> [Exercise] Gather each line of the rows below that contains the following string, with case counting: "follows".

> [Dataset entries]
=-=-=

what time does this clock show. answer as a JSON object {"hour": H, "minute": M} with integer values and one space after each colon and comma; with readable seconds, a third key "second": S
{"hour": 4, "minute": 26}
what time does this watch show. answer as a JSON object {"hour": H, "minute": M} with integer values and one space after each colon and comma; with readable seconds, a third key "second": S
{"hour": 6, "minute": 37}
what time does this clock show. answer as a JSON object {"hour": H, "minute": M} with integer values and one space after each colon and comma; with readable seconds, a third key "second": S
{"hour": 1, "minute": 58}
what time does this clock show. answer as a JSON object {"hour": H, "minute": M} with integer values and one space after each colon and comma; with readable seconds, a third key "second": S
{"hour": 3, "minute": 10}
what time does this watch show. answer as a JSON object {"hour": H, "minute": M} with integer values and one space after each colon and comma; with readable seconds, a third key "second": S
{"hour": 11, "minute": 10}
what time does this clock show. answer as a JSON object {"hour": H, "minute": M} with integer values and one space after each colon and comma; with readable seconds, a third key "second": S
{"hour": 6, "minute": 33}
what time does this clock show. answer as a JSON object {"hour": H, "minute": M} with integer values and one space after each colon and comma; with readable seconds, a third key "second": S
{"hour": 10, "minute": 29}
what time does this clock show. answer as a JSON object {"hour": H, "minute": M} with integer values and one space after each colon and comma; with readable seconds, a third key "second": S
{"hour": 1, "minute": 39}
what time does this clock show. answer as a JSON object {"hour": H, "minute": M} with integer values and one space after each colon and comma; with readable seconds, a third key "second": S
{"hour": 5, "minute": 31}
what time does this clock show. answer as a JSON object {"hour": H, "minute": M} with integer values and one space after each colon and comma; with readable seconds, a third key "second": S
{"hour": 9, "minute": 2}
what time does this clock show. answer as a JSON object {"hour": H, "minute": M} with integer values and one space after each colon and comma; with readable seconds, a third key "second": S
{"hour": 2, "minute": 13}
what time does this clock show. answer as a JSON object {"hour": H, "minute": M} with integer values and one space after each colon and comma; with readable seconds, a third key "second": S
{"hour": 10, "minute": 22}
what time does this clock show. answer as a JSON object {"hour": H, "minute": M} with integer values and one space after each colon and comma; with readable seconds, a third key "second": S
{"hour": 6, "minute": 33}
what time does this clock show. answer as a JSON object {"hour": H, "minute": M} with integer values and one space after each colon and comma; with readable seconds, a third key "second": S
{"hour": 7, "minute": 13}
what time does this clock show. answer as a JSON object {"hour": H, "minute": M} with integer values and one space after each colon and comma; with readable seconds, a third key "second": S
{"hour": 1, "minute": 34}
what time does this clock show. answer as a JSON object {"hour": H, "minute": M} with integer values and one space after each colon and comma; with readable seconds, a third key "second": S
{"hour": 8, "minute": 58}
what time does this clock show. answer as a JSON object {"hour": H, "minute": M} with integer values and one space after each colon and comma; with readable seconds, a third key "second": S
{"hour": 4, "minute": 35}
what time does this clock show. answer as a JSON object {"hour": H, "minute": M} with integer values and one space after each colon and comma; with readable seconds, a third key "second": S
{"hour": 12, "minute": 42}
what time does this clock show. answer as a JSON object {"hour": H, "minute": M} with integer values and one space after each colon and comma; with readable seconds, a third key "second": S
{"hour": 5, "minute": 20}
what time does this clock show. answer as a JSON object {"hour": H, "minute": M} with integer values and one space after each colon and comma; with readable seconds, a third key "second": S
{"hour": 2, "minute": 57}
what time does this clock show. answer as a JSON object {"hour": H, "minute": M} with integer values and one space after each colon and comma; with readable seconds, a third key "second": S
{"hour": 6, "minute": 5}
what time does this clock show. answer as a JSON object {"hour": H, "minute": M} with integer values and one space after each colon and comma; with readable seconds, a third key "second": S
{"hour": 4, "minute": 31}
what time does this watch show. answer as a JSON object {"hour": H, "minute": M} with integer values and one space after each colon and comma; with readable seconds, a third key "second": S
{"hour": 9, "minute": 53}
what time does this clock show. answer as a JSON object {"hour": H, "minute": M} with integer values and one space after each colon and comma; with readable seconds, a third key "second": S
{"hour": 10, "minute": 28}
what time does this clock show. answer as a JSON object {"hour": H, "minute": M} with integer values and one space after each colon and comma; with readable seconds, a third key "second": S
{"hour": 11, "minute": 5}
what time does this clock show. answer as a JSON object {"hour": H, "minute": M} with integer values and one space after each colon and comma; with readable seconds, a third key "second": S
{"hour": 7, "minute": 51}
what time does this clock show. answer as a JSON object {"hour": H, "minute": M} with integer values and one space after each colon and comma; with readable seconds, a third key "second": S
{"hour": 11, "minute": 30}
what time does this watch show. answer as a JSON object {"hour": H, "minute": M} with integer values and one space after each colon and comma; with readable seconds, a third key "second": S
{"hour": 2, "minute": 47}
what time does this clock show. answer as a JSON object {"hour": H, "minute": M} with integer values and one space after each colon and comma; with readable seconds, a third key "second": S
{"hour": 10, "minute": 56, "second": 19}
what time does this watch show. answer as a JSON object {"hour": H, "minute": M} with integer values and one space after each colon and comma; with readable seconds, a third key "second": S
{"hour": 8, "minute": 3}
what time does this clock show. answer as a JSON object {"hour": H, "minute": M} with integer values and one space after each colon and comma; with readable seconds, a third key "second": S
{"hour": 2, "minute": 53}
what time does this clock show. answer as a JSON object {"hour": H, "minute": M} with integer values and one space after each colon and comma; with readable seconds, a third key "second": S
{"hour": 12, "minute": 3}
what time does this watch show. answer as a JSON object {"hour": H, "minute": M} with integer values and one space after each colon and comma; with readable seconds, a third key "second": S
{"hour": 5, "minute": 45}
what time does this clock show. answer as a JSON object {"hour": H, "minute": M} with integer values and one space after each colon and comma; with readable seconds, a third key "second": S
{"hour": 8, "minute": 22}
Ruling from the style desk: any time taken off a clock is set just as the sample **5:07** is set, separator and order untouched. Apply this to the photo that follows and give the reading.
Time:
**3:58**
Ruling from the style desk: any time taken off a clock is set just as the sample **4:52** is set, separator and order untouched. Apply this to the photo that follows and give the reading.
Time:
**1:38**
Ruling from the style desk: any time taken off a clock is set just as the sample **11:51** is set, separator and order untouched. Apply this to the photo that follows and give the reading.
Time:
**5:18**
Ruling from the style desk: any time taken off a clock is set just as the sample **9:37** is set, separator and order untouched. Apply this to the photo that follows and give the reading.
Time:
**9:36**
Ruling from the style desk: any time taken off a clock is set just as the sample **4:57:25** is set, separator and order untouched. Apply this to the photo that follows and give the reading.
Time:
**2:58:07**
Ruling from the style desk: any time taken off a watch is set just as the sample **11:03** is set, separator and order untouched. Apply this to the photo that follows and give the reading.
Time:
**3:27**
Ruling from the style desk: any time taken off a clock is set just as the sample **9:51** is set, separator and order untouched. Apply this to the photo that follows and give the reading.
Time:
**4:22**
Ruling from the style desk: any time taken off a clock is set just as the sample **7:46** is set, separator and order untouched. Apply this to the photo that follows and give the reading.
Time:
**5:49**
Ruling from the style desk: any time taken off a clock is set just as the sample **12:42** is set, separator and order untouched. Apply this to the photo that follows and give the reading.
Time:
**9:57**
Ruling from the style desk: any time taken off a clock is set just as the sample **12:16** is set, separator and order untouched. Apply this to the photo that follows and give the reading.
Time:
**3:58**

=-=-=

> [In response]
Ruling from the style desk: any time taken off a clock is set just as the sample **5:07** is set, separator and order untouched. Apply this to the photo that follows and give the reading.
Ruling from the style desk: any time taken off a clock is set just as the sample **4:52** is set, separator and order untouched. Apply this to the photo that follows and give the reading.
Ruling from the style desk: any time taken off a clock is set just as the sample **11:51** is set, separator and order untouched. Apply this to the photo that follows and give the reading.
Ruling from the style desk: any time taken off a clock is set just as the sample **9:37** is set, separator and order untouched. Apply this to the photo that follows and give the reading.
Ruling from the style desk: any time taken off a clock is set just as the sample **4:57:25** is set, separator and order untouched. Apply this to the photo that follows and give the reading.
Ruling from the style desk: any time taken off a watch is set just as the sample **11:03** is set, separator and order untouched. Apply this to the photo that follows and give the reading.
Ruling from the style desk: any time taken off a clock is set just as the sample **9:51** is set, separator and order untouched. Apply this to the photo that follows and give the reading.
Ruling from the style desk: any time taken off a clock is set just as the sample **7:46** is set, separator and order untouched. Apply this to the photo that follows and give the reading.
Ruling from the style desk: any time taken off a clock is set just as the sample **12:42** is set, separator and order untouched. Apply this to the photo that follows and give the reading.
Ruling from the style desk: any time taken off a clock is set just as the sample **12:16** is set, separator and order untouched. Apply this to the photo that follows and give the reading.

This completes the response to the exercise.